Poesies et Contes par Yves Le Car

livres de poesies

simple reflexion

Aimé Césaire parlait de "millions d'hommes à qui on a inculqué la peur, le complexe d'infériorité, le tremblement, l'agenouillement, le désespoir, le larbinisme."

Comme Aimé Césaire, nous souhaitons, au 21° siècle, alors qu'une prétendue Europe devrait réunir les hommes plutôt que les diviser, les séparer, les cloisonner, réunir les êtres plutôt que les avoirs, nous souhaitons, nous aussi, que ces sentiments de peur, ces complexes d'infériorité (qui ne sont que le pendant de l'attitude d'une caste qui, sans complexe,continue de se croire supérieure),ces tremblements, ces agenouillements,ces désespoirs, cet ostracisme, cet ostensible racisme, ces humiliations, appartiennent au passé.
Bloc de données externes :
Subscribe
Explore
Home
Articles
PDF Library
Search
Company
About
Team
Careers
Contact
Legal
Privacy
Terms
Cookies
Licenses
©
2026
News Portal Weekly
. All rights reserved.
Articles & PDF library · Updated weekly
Nous souhaiterions qu'elles n'appartiennent qu' au passé ! Mais comment faire table rase de ce passé honteux, de ce passé colonial, de ce passé xénophobe, de ce passé ignoble, indigne, inhumain, comment en faire table rase alors que des hommes politiques, des responsables politiques,des élus zélés, des représentants dupe -peuple,traitent de la même manière que celle dénoncée par le poète martiniquais, des êtres humains, des frères humains, des frères aux mains d'autres humains, des humains n'ayant commis d'autre crime - il doit en effet y avoir crime puisqu'on les punit, puisqu'on les bannit, puisqu'on les honnit ; puisque l'on punit, bannit, humilie , leur famille entière ; puisqu'on traumatise à vie leurs enfants, puisqu'on pousse à la peur, aux tremblements, au désespoir, au suicide, ces êtres humains, ces êtres humiliés, ces êtres par milliers, Césaires oubliés !!! - n'ayant commis d'autre crime que d'être nés ailleurs, ailleurs que dans cette zone phagocitée, squattée, confisquée, par ces zélés élus qui se l'approprient comme ils s'approprient les voix du peuple, comme ils s' approprient le peuple, peuple qu'ils prennent en otage, qu'ils fichent, qu'ils fliquent, qu'ils chiffrent, qu'ils avilissent, qu'ils maîtrisent, qu'ils méprisent, qu'ils soumettent à leurs quatre mille vélléités, à leurs mille et une nuisances, en leur inculquant la peur, la terreur, l'horreur, de l'autre, de l'hôte, de l'étranger, de l'être, du voisin,, du différent, de la cible qu'ils ont choisie comme bouc émissaire, proie si facile et si pratique pour pouvoir, eux, en toute impunité, en toute immunité, en toute légalité, - leur devise "des mots pratiques" - s'approprier le monde, avoir le monde à leurs pieds de nez, épier les pieds et les papiers de ce monde, de cette foule, qu'ils foulent, qu'ils saoûlent, qu'ils roulent, qu'ils coulent...

Non, Monsieur Césaire, non, Monsieur Fanon, non , Monsieur Glissant, non Monsieur... Hessel, non Messieurs, cette époque n'est pas révolue, n'est pas résolue, les "masques blancs " n'en ont pas fini de traquer les peaux noires, les peaux brunes, les peaux rouges, les paumés, les poteaux, les populos... et les frontières, les fronts d'hier, comme ceux d'aujourd'hui, n'en ont pas fini de mettre leurs bâtons, leurs matons, leurs pelotons dans les roues de la Fraternité, de l' Egalité, de la Liberté, de l'HUMANITE.